### Try it
Write what comes next in the article on the NSW owner-driver contract determination, continuing from where it stops.

### Document passage
= = =
After three years of often-heated negotiations, this week's decision by Commissioner Peter Newall largely reflects Acting Justice Peter Kite's interim decision from April last year (see Related Article), in which he varied the determination to "provide fair and reasonable conditions for owner-drivers and contractors".

Beginning April 15, the General Carriers Contract Determination (GCCD) - not modernised since 1984 - will now apply to 'contracts of carriage' defined in Chapter 6 of the state's Industrial Relations Act.

Previously applied only to certain Sydney-based and local-area delivery drivers, the determination's coverage has now been expanded to cover the busy corridors between Sydney and Wollongong and Sydney and Newcastle.

The GCCD also now includes refrigerated trucks, the ability for employees to negotiate guaranteed hours with employers and a 2.5% increase in rates across the board, to be phased in over a number of years from 2019.

TWU NSW branch secretary Richard Olsen described the decision as providing fair rates to allow drivers to maintain their vehicles, keep their businesses going and pay themselves a wage.

While noting employer group NatRoad "was the only group which did not come on board", Olsen characterised the decision as "an important backing by the entire industry for a system of fair rates and conditions for drivers".

"It will give owner-drivers the certainty they need about their future," he said.

According to Australian Road Transport Industrial Organisation NSW Branch secretary/treasurer Hugh McMaster, negotiations focussed on the development of a rates structure that reflected as closely as possible actual operating costs, how to phase in the new rates structure and the extent of the GCCD's geographic coverage.

"The approach of the parties to these negotiations won praise from the bench given the complexity of the task," said McMaster, who along with most other employer representatives reached a consent position with the TWU in December (see Related Article).

A key aspect of the consent position reached by ARTIO, Linfox, Toll, TNT, NSW Business Chamber, MBA and the TWU was that the GCCD did not extend to the whole of the state, as originally proposed by the TWU.
= = =
### Data supplied
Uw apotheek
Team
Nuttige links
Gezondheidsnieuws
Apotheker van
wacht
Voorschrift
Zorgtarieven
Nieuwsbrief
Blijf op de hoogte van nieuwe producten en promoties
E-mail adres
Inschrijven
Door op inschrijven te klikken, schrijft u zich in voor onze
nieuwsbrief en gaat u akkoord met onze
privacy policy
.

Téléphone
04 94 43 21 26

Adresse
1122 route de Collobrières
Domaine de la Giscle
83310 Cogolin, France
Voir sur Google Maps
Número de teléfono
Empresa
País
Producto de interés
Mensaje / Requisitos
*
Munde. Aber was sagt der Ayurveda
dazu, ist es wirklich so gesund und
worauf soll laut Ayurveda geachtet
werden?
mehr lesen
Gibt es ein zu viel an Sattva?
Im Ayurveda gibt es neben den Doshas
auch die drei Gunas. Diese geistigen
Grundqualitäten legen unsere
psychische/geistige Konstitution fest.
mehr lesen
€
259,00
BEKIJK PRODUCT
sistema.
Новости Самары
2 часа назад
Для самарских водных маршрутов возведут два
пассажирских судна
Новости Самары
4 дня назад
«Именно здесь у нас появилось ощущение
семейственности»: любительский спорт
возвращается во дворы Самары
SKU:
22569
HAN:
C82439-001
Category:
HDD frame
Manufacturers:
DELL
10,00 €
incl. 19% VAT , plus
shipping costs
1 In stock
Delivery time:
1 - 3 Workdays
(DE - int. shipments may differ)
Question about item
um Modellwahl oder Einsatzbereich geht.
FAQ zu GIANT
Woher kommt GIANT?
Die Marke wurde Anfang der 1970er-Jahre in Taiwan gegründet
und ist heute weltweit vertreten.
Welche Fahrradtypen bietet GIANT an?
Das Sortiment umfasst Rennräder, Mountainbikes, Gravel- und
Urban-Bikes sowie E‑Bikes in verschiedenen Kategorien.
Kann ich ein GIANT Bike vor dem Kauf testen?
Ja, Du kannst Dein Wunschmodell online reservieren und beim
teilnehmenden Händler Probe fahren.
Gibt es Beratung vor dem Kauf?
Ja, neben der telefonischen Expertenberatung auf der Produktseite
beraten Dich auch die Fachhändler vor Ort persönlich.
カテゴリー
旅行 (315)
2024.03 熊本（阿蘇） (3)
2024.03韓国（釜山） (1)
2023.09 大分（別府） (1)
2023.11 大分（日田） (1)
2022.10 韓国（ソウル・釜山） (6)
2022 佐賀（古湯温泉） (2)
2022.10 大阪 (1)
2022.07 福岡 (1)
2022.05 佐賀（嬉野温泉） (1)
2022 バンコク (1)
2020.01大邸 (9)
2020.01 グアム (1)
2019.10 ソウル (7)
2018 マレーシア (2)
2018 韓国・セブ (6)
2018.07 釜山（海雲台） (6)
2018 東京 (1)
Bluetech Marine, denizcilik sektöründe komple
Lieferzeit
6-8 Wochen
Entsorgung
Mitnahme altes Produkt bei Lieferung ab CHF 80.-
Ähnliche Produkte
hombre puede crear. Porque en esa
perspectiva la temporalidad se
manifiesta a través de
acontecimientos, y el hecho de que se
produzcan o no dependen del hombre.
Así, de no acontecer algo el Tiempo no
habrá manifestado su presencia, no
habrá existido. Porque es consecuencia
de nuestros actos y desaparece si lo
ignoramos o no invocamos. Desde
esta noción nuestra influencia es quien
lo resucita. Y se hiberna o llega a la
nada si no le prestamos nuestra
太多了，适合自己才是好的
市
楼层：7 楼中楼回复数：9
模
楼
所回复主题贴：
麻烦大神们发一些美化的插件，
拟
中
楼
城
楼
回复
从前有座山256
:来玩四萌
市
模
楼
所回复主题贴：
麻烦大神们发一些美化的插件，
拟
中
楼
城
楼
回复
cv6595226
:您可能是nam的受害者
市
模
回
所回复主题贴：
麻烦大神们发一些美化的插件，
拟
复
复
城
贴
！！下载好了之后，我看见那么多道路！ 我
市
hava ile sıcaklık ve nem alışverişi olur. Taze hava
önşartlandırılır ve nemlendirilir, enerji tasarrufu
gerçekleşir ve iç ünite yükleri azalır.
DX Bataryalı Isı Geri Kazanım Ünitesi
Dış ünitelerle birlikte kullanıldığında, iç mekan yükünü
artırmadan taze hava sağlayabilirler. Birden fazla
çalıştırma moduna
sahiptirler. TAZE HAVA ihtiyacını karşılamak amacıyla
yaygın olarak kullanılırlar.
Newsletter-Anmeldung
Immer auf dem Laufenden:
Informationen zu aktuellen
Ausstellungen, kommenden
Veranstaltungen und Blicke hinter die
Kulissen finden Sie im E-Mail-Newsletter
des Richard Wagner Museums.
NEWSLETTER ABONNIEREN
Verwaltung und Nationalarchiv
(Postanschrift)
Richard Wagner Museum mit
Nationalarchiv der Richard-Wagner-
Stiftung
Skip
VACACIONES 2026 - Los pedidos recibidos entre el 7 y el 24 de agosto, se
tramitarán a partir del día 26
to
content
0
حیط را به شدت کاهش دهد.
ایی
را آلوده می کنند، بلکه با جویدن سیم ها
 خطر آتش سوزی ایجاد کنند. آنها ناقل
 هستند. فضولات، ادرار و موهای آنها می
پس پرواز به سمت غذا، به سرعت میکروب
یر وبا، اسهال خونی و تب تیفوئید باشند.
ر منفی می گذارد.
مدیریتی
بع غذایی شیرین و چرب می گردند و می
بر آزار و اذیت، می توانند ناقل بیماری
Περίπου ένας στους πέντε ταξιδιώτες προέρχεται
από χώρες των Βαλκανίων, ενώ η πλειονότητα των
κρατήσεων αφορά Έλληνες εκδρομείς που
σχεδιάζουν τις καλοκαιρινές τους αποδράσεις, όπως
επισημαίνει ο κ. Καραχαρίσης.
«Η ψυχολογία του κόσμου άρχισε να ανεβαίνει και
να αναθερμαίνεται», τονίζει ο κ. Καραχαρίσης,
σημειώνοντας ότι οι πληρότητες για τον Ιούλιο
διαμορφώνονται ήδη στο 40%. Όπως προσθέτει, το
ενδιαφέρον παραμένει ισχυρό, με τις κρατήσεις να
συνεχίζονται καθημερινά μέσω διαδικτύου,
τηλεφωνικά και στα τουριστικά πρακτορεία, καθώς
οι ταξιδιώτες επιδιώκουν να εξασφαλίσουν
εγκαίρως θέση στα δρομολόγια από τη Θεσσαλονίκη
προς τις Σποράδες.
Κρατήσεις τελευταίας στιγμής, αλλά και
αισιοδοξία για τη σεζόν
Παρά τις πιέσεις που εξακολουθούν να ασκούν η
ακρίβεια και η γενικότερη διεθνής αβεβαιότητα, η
= = =
### Result
Instead, the determination's reach, largely confined to within 50km of Sydney and any journeys of the same length elsewhere in NSW, would be extended to cover much of the Newcastle-Sydney-Wollongong coastal strip, but only for outward journeys from the capital.

"Modest and conservative"

Responding to the decision, NatRoad assured its members that the new-look GCCD had undergone "modest", if overdue alterations.

NatRoad CEO Warren Clark said: "We know from recent experience how impractical and destructive applying rates for owner drivers can be.

"Interfering with the market and forcing set rates can potentially jeopardise the viability of the trucking industry."

NatRoad further told members that it had maintained its "long-held stance that owner-drivers should not be treated like mere employees but should be free to set their own competitive rates in accordance with market forces.  

"On NatRoad's urging, the NSW Industrial Relations Minister intervened in proceedings, helping to ensure the new determination was the best it could be in the circumstances.

"In handing down his decision, Commissioner Newall acknowledged that the increased scope of the new determination was modest and conservative, and provided fair and reasonable arrangements for both principal contractors and contract carriers, but windfalls for none."